• **Task to complete**
Without any images, write the data out exactly as it appears.

• **Given entries**
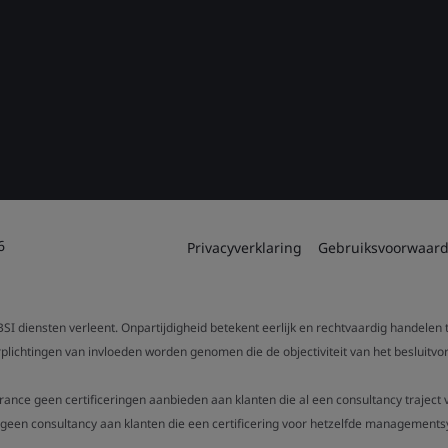
6
Privacyverklaring
Gebruiksvoorwaar
SI diensten verleent. Onpartijdigheid betekent eerlijk en rechtvaardig handelen
verplichtingen van invloeden worden genomen die de objectiviteit van het beslui
urance geen certificeringen aanbieden aan klanten die al een consultancy trajec
een consultancy aan klanten die een certificering voor hetzelfde managementsy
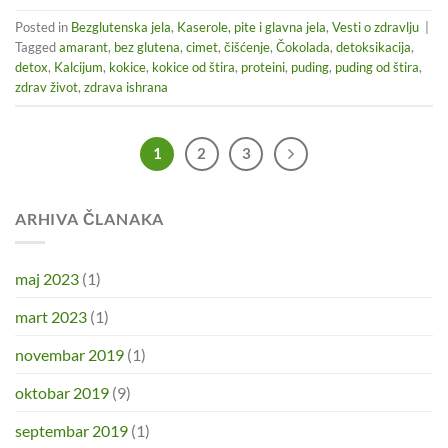
Posted in
Bezglutenska jela
,
Kaserole, pite i glavna jela
,
Vesti o zdravlju
|
Tagged
amarant
,
bez glutena
,
cimet
,
čišćenje
,
Čokolada
,
detoksikacija
,
detox
,
Kalcijum
,
kokice
,
kokice od štira
,
proteini
,
puding
,
puding od štira
,
zdrav život
,
zdrava ishrana
1
2
3
ARHIVA ČLANAKA
maj 2023
(1)
mart 2023
(1)
novembar 2019
(1)
oktobar 2019
(9)
septembar 2019
(1)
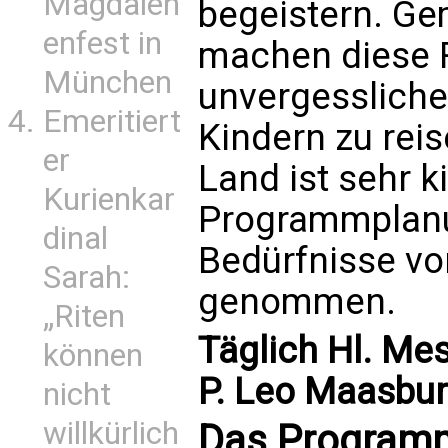
Magdalen
begeistern. G
enfest in
machen diese 
München
unvergesslichen
Emeritiert
Kindern zu reis
er
Land ist sehr k
Kurienkar
Programmplanu
dinal
Bedürfnisse vo
Sarah:
genommen.
„Riten
Täglich Hl. Me
können
P. Leo Maasbur
nicht
willkürlich
Das Program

• **Response below**
6
Privacyverklaring
Gebruiksvoorwaar
SI diensten verleent. Onpartijdigheid betekent eerlijk en rechtvaardig handelen
verplichtingen van invloeden worden genomen die de objectiviteit van het beslui
urance geen certificeringen aanbieden aan klanten die al een consultancy trajec
een consultancy aan klanten die een certificering voor hetzelfde managementsy
Posted in
Bezglutenska jela
,
Kaserole, pite i glavna jela
,
Vesti o zdravlju
|
Tagged
amarant
,
bez glutena
,
cimet
,
čišćenje
,
Čokolada
,
detoksikacija
,
detox
,
Kalcijum
,
kokice
,
kokice od štira
,
proteini
,
puding
,
puding od štira
,
zdrav život
,
zdrava ishrana
1
2
3
ARHIVA ČLANAKA
maj 2023
(1)
mart 2023
(1)
novembar 2019
(1)
oktobar 2019
(9)
septembar 2019
(1)
Magdalen
begeistern. G
enfest in
machen diese 
München
unvergesslichen
Emeritiert
Kindern zu reis
er
Land ist sehr k
Kurienkar
Programmplanu
dinal
Bedürfnisse vo
Sarah:
genommen.
„Riten
Täglich Hl. Me
können
P. Leo Maasbur
nicht
willkürlich
Das Program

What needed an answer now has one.